Operações fora da regra podem gerar prejuízo de R$ 500 mi, diz CGU 

A Controladoria-Geral da União (CGU) e a Polícia Federal abriram, na última quinta-feira, a Operação Imprecisão, que apura indícios de crimes praticados durante a negociação para a compra da Covaxin. A operação investiga a apresentação de documentos falsos e a emissão de garantias inidôneas pela farmacêutica Precisa Medicamentos, que atuava como intermediária na negociação com o laboratório indiano Bharat Biotech.

Informações da CGU indicam que a emissão de fianças fora das regras pode gerar prejuízo de mais R$ 500 milhões aos órgãos públicos e às empresas que aceitaram os documentos.

Desde 2012, cinco casos foram analisados pelo Tribunal de Contas da União (TCU), que barrou todas as garantias. Quase dez anos depois da primeira decisão, o mercado paralelo continua forte, com empresas atuando em contratos que vão de prefeituras a órgãos federais.

Os “banks” sobrevivem ao cobrar taxas menores do que bancos consolidados e aceitar negociar com empresas que tenham restrição, como processos judiciais.

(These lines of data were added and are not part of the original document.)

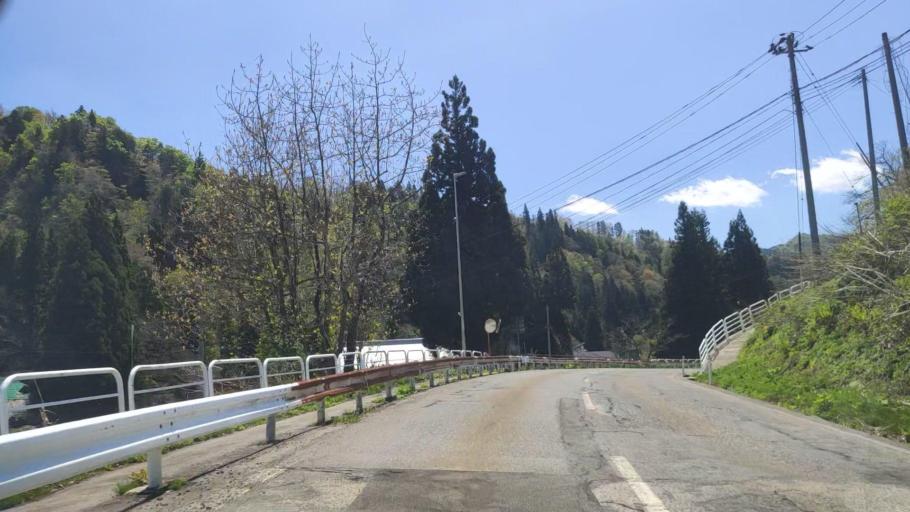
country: JP
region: Yamagata
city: Shinjo
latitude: 38.9810
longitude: 140.3622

Para lembrar: FIB Bank deu garantia em um contrato investigado

  • Fiadora: A FIB Bank foi usada pela Precisa como fiadora em contrato do Ministério da Saúde para compra da Covaxin.
  • Negócio cancelado: A empresa ofereceu uma garantia de R$ 80,7 milhões no contrato da farmacêutica com o Ministério da Saúde para a aquisição de 20 milhões de doses da vacina indiana, pelo valor de R$ 1,6 bilhão. Após o negócio entrar na mira da CPI da Covid, o contrato foi cancelado.
  • Depoimento: Em 25 de agosto, ao ser ouvido na CPI da Covid no Senado, o diretor da FIB Bank, Roberto Pereira Ramos Júnior, afirmou que, apesar do nome, a empresa não é um banco, mas, sim, uma sociedade anônima que presta garantias fidejussórias (garantias pessoais).
  • Quebra de sigilo: Uma das suspeitas é de que a empresa seja uma companhia de fachada. A CPI aprovou a quebra de sigilos fiscal, bancário, telefônico e telemático da FIB Bank. Pela legislação brasileira, a companhia não poderia usar o nome “banco” sem ser uma instituição financeira
  • Renda incompatível: À CPI, Ramos Jr. disse que a companhia tem capital social de R$ 7,5 bilhões. A comissão, no entanto, identificou remuneração de R$ 4 mil relacionada ao diretor, considerada incompatível com o imóvel no qual ele declarou morar, estimado em R$ 500 mil.